== Extrait ==
Pour vous, c’est quoi être UX Designer ?

Mot pour mot, c’est imaginer / concevoir (“design” en anglais) des choses qui vont améliorer et faciliter la vie des gens. Du plus vulgaire objet du quotidien (ex : une télécommande) au service le plus complexe (ex : un hôpital).

On dit qu’on conçoit POUR l’expérience (le vécu, le ressenti) de l’utilisateur qui interagit avec le produit ou le service. D’où l’acronyme UX (“User eXperience” en anglais), l’émotion étant l’expression même de l’expérience !

Pensez à votre dernière mauvaise expérience… Était-ce :

  • avec cette machine à café que vous n’avez pas su faire marcher ?
  • lors de cette réunion ennuyeuse ?
  • avec ce site web de réservation qui n’était pas clair ?
  • avec cette application mobile que vous avez fini par désinstaller ?
  • avec ce sèche-mains aux toilettes de la station essence ?
  • avec cette borne de paiement au parking ?
  • en attendant au bureau de poste ou au service des urgences ?

Toutes ces expériences d’interaction sont des “expériences utilisateurs” !

Et c’est exactement sur elles que nous travaillons, dans le but de les rendre optimales !

Alors, un UX designer attrape vite ce que j’appelle le syndrome du “détecteur de mauvaises UX / d’absurdités” : partout où il va, il voit tous les problèmes que cause un produit ou un service mal conçu !

Quelle est la valeur ajoutée d’un UX designer ?

Notre mission est :

  • de comprendre le vrai problème (souvent différent de celui qu’on nous donne au départ)
  • puis de trouver la bonne solution (souvent différente de celle envisagée), celle qui va correspondre aux besoins, désirs et capacités des personnes qui vont s’en servir.

En clair, on est là pour aider à faire les bons choix avant de fabriquer quoi que ce soit !

Dit comme ça, cela parait évident, simple, basique… presque une question de bon sens !

En réalité, concevoir pour l’expérience utilisateur est une activité complexe qui ne s’improvise pas.

En effet, les méthodes et outils UX proviennent de disciplines diverses :

Ergonomie, Psychologie, Ingénierie, Design, Sociologie, ou encore Ethnographie*…

(*étude sur le terrain de la culture et du mode de vie de peuples ou milieux sociaux.)

== Tâche 1 ==
Reproduisez mot pour mot les lignes des enregistrements, de celle qui contient « LIU JO € 159,00 » jusqu'à la fin des enregistrements, ces deux bornes comprises.
Le texte et les enregistrements n'ont aucun lien entre eux.

== Extraits de données ==
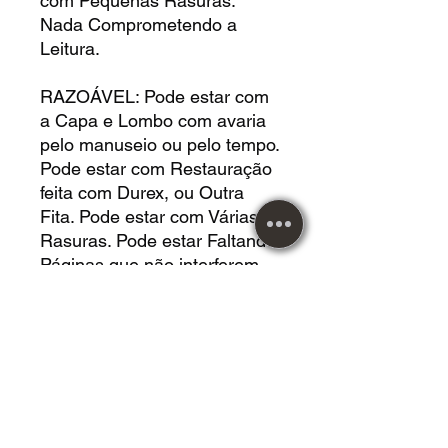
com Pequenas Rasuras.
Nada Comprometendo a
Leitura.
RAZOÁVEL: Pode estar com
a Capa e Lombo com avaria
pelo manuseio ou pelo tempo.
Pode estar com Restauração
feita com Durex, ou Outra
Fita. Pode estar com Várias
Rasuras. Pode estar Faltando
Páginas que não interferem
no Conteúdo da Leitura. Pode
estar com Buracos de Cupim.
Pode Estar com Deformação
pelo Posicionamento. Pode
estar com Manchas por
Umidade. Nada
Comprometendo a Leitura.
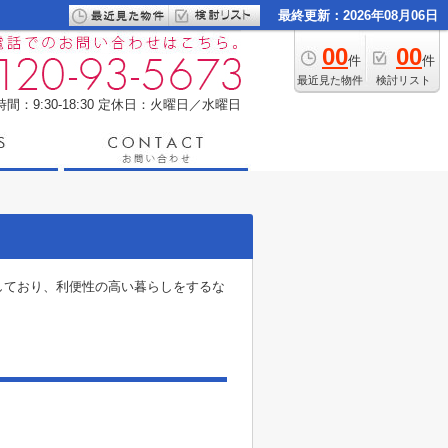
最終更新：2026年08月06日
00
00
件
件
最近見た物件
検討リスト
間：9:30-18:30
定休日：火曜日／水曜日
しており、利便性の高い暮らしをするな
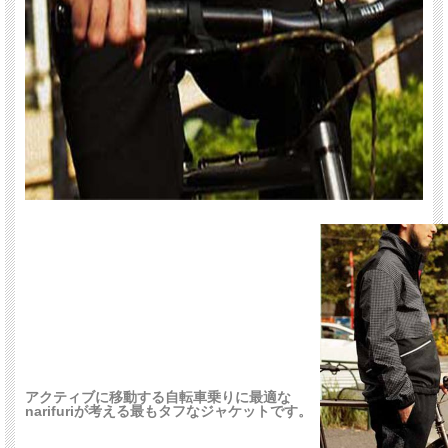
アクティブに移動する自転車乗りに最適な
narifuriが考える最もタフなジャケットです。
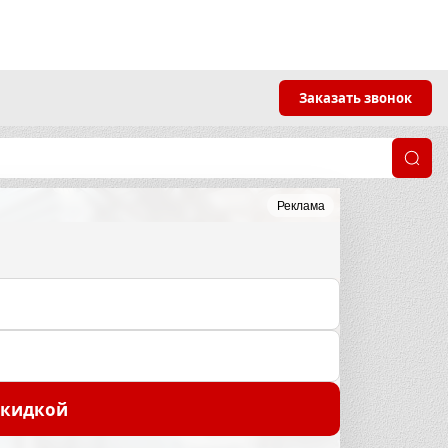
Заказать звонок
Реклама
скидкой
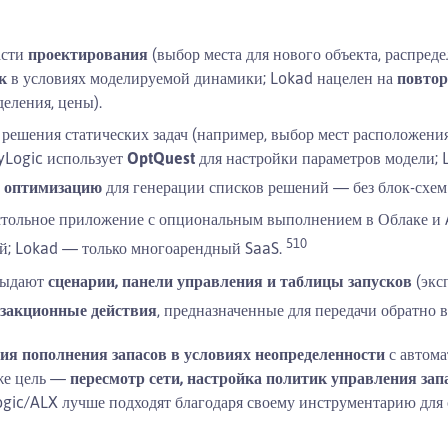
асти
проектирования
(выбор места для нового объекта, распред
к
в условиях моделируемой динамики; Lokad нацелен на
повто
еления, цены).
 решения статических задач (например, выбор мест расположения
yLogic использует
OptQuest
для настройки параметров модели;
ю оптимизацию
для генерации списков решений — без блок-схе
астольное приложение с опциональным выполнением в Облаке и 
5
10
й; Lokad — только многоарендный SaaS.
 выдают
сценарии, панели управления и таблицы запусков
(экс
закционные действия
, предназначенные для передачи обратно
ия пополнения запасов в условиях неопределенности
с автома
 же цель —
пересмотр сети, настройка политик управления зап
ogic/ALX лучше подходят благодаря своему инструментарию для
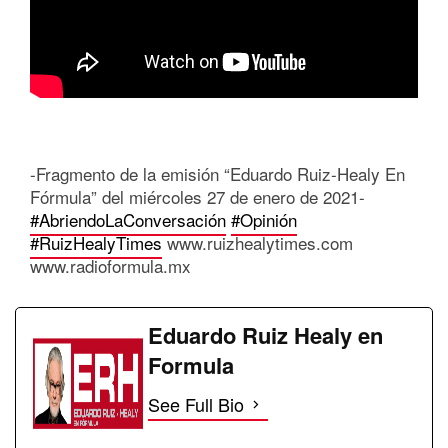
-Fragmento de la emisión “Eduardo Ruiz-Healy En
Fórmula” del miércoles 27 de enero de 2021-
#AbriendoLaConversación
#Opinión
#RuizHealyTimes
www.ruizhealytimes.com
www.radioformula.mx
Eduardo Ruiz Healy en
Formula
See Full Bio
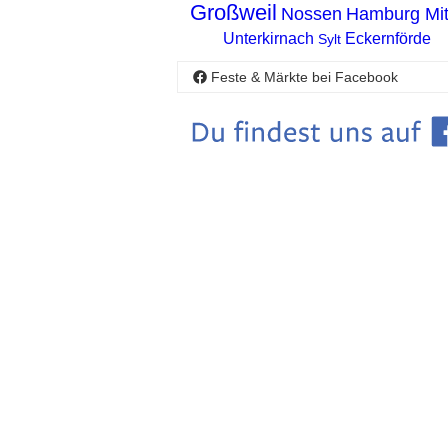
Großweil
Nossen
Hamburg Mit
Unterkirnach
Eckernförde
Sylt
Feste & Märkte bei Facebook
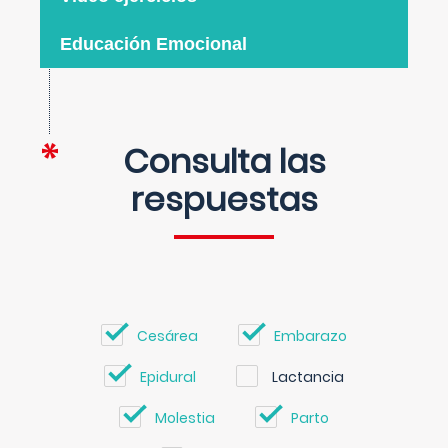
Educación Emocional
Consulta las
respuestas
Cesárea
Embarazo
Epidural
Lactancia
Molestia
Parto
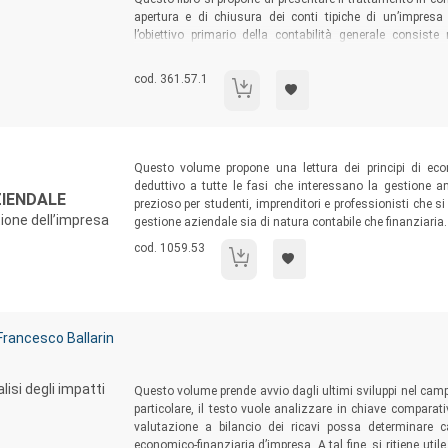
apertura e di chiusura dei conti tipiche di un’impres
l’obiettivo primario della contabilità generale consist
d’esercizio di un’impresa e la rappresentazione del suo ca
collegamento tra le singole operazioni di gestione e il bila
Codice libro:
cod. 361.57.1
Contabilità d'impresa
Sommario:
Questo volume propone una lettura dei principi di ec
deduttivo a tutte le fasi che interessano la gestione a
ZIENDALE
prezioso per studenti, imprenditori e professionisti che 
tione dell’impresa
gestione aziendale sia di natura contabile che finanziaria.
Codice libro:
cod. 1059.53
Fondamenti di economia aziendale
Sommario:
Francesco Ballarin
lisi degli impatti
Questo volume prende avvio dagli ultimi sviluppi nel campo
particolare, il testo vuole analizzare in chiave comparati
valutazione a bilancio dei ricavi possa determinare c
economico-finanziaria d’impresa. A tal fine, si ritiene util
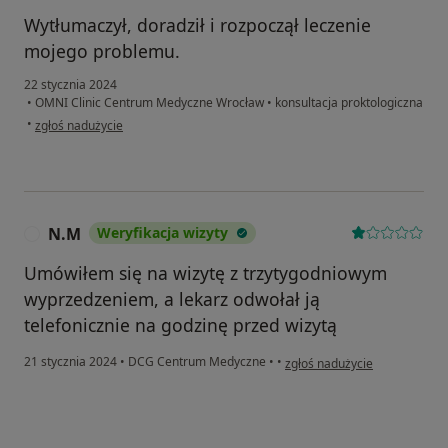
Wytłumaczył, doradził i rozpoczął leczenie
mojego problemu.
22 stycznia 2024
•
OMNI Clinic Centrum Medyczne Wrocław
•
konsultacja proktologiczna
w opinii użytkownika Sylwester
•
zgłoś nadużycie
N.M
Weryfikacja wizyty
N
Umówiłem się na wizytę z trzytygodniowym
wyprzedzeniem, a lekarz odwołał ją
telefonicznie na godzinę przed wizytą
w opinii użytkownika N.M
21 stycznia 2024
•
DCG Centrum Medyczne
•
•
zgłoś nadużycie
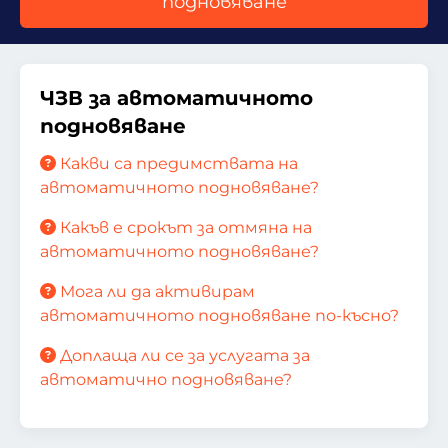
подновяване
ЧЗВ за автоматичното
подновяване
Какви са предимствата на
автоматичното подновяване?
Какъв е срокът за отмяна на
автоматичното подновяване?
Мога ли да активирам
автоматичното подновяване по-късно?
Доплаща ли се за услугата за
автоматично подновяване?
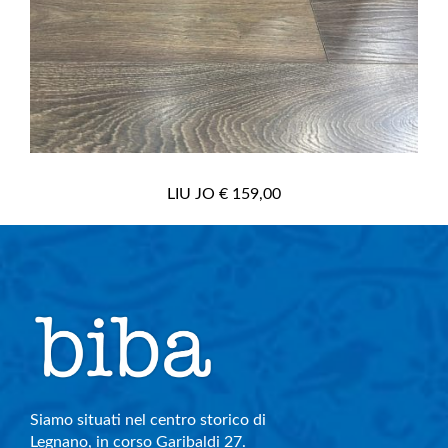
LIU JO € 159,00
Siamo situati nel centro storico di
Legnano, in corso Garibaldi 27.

== Tâche 2 ==
Recopiez fidèlement le passage du texte sur le métier d'UX designer allant de « Pour vous, c’est » à « de l’expérience ! ».

== Résultat obtenu 1 ==
LIU JO € 159,00
Siamo situati nel centro storico di
Legnano, in corso Garibaldi 27.

== Résultat obtenu 2 ==
Pour vous, c’est quoi être UX Designer ?

Mot pour mot, c’est imaginer / concevoir (“design” en anglais) des choses qui vont améliorer et faciliter la vie des gens. Du plus vulgaire objet du quotidien (ex : une télécommande) au service le plus complexe (ex : un hôpital).

On dit qu’on conçoit POUR l’expérience (le vécu, le ressenti) de l’utilisateur qui interagit avec le produit ou le service. D’où l’acronyme UX (“User eXperience” en anglais), l’émotion étant l’expression même de l’expérience !